(Prompt): Reproduce the listing below verbatim, leaving out the pictures.

(Data extract):
==============================
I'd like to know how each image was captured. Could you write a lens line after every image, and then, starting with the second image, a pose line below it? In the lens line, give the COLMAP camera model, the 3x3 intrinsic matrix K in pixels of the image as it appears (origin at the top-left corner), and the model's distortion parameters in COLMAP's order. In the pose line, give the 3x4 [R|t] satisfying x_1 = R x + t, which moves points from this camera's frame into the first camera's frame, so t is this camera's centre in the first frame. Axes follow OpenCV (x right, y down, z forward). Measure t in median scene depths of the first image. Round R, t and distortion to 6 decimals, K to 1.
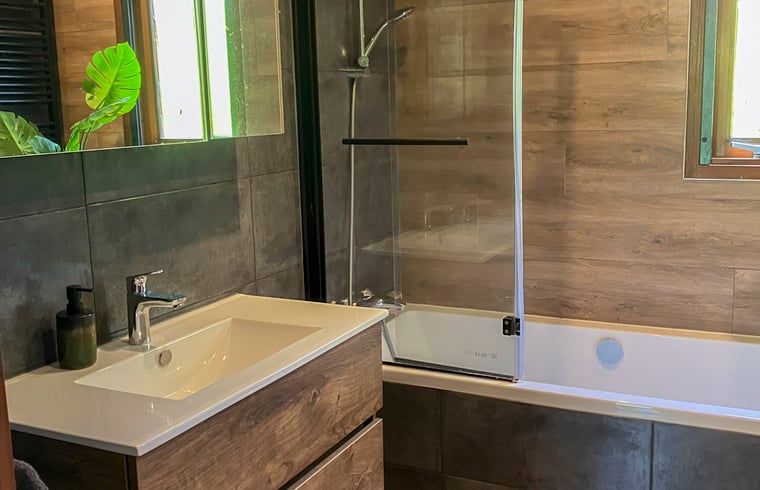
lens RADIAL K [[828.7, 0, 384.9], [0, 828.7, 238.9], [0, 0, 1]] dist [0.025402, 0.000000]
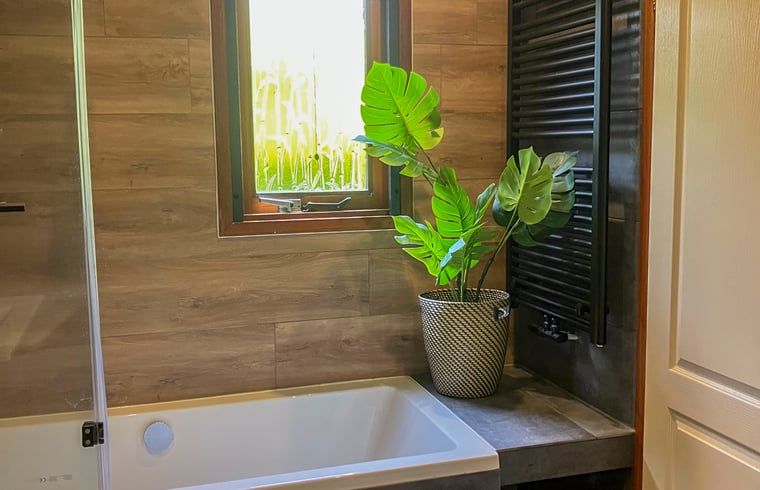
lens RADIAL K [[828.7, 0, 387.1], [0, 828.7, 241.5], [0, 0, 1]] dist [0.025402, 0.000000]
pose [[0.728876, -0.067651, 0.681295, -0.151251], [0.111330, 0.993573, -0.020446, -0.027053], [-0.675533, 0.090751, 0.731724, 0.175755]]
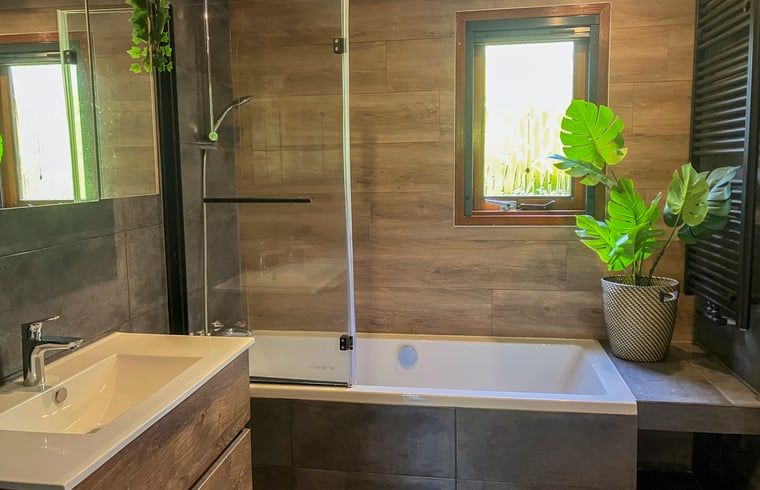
==============================
(Written response):
I'd like to know how each image was captured. Could you write a lens line after every image, and then, starting with the second image, a pose line below it? In the lens line, give the COLMAP camera model, the 3x3 intrinsic matrix K in pixels of the image as it appears (origin at the top-left corner), and the model's distortion parameters in COLMAP's order. In the pose line, give the 3x4 [R|t] satisfying x_1 = R x + t, which moves points from this camera's frame into the first camera's frame, so t is this camera's centre in the first frame. Axes follow OpenCV (x right, y down, z forward). Measure t in median scene depths of the first image. Round R, t and distortion to 6 decimals, K to 1.
lens RADIAL K [[828.7, 0, 384.9], [0, 828.7, 238.9], [0, 0, 1]] dist [0.025402, 0.000000]
lens RADIAL K [[828.7, 0, 387.1], [0, 828.7, 241.5], [0, 0, 1]] dist [0.025402, 0.000000]
pose [[0.728876, -0.067651, 0.681295, -0.151251], [0.111330, 0.993573, -0.020446, -0.027053], [-0.675533, 0.090751, 0.731724, 0.175755]]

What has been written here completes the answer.